[Chart tasks with short answers]
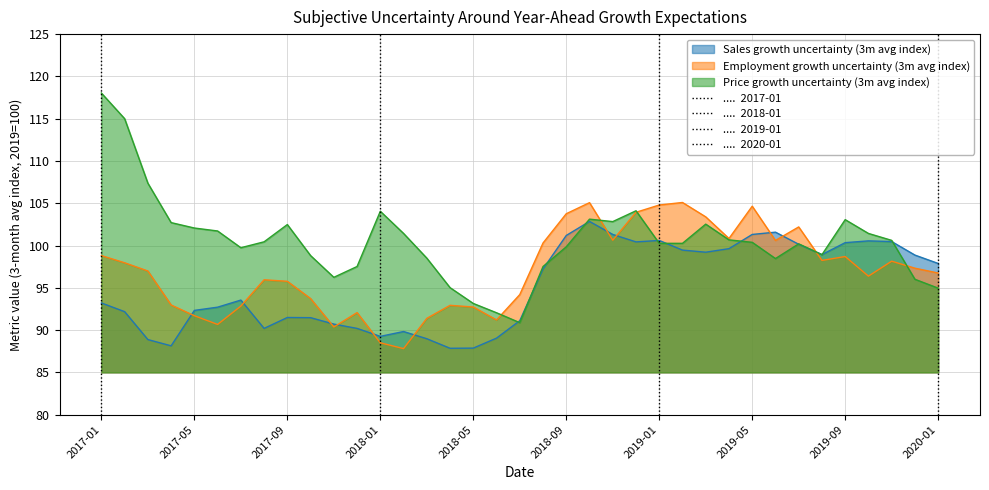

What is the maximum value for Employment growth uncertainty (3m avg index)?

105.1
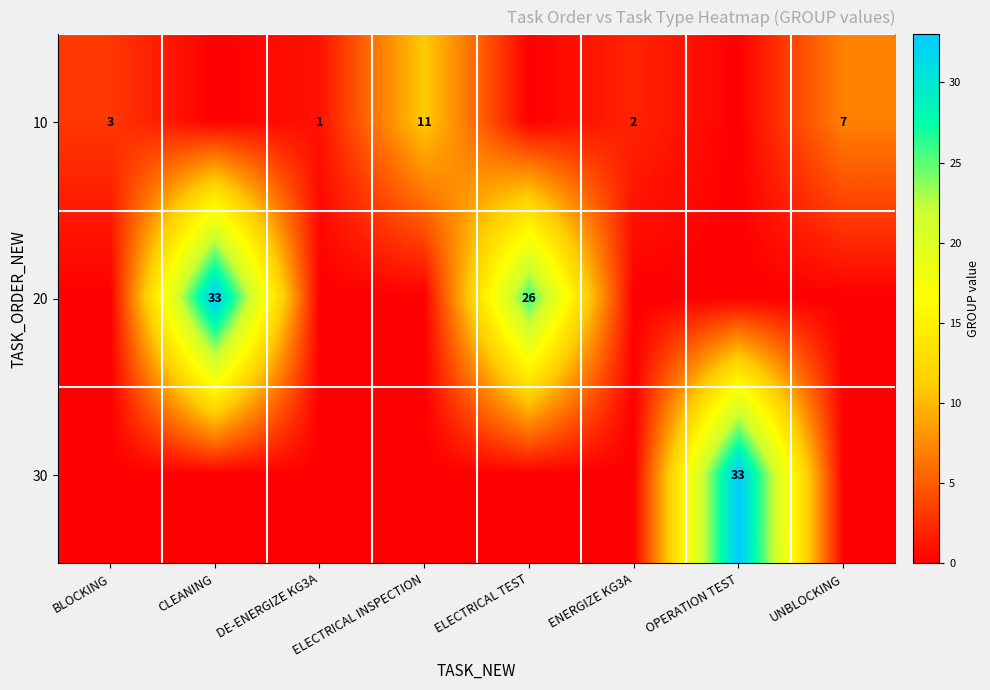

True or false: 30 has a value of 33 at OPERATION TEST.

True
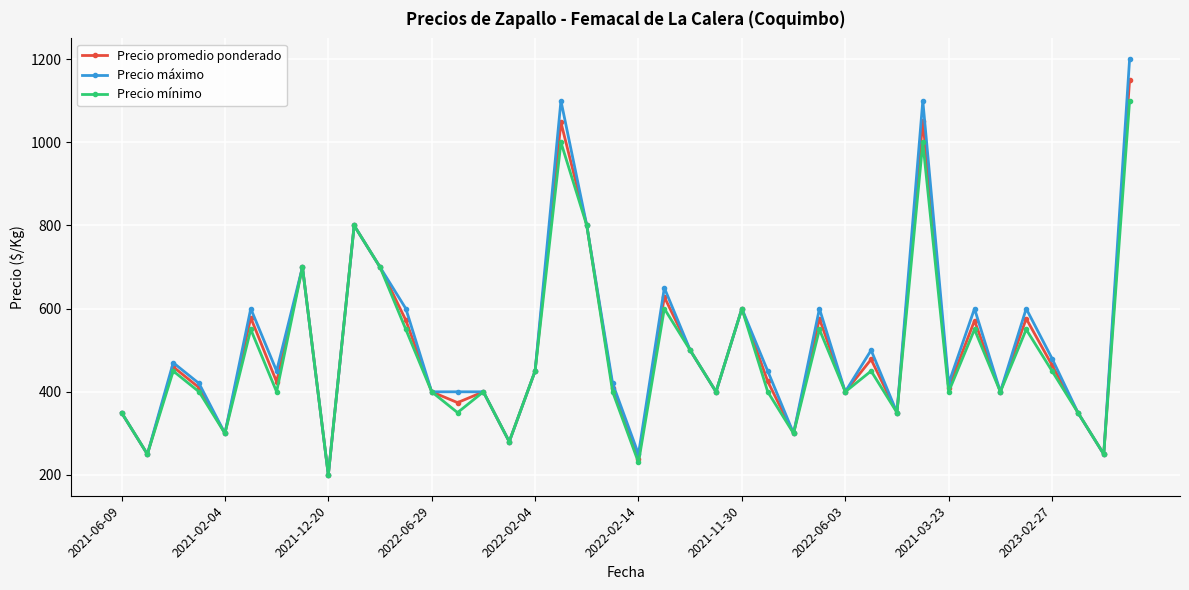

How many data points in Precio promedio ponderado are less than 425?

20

- Required action -
Please quote the whole listing above word for word, leaving the pictures out.

- Exercise result -
What is the maximum value for Employment growth uncertainty (3m avg index)?

105.1

True or false: 30 has a value of 33 at OPERATION TEST.

True

How many data points in Precio promedio ponderado are less than 425?

20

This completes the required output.